**EXERCISE PROMPT**: Reproduce the listing verbatim, starting with the line that contains "city: Camargo" and continuing through the end of the listing, and leave out the pictures.

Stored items
......
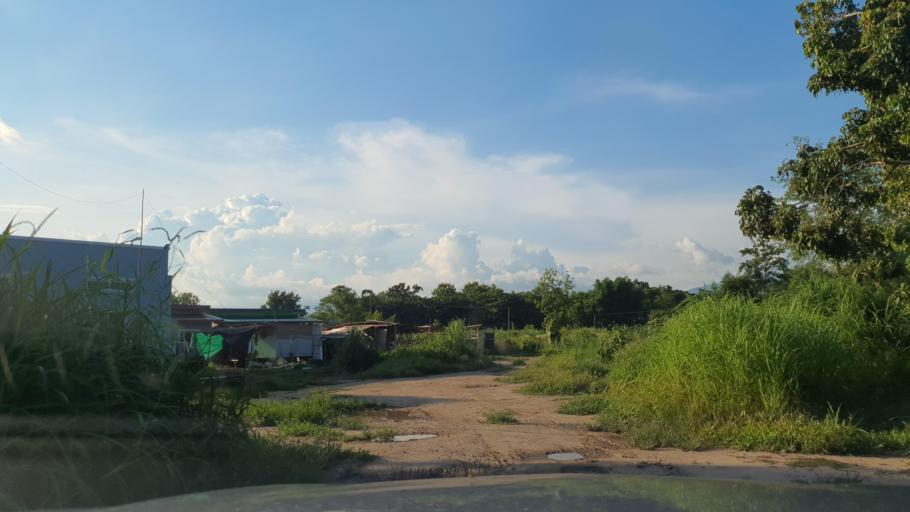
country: TH
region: Chiang Mai
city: Hang Dong
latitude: 18.6821
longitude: 98.8857
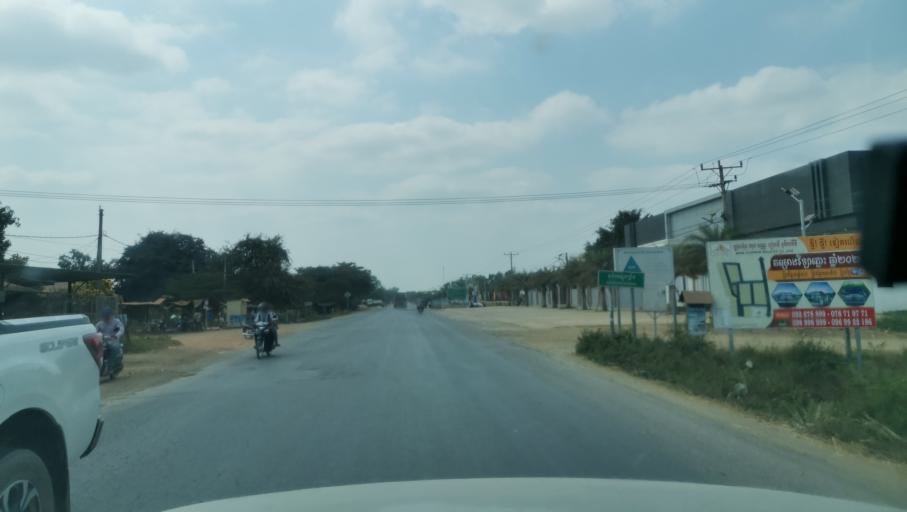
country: KH
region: Battambang
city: Battambang
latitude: 13.0723
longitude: 103.1694
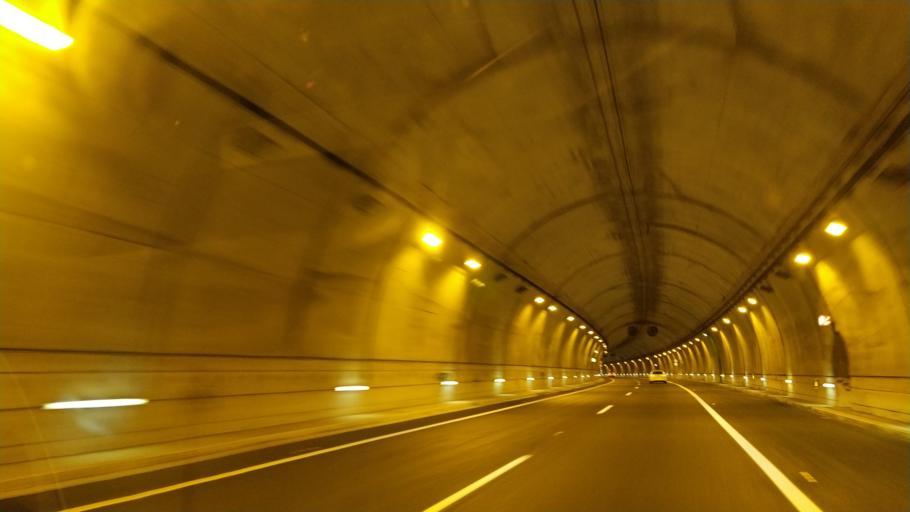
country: ES
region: Cantabria
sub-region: Provincia de Cantabria
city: Camargo
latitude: 43.3936
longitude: -3.8667
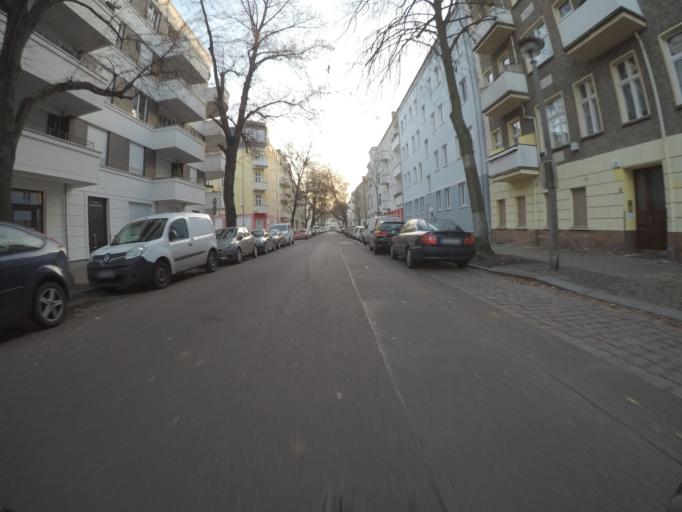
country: DE
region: Berlin
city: Rummelsburg
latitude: 52.5034
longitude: 13.4906
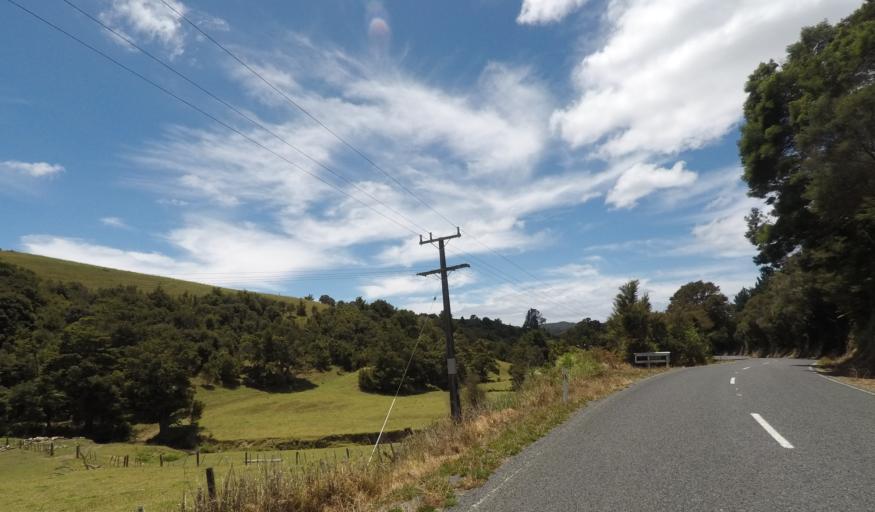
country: NZ
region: Northland
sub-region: Whangarei
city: Ngunguru
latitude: -35.5068
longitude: 174.4015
......
**COMPLETED EXERCISE**:
city: Camargo
latitude: 43.3936
longitude: -3.8667
country: DE
region: Berlin
city: Rummelsburg
latitude: 52.5034
longitude: 13.4906
country: NZ
region: Northland
sub-region: Whangarei
city: Ngunguru
latitude: -35.5068
longitude: 174.4015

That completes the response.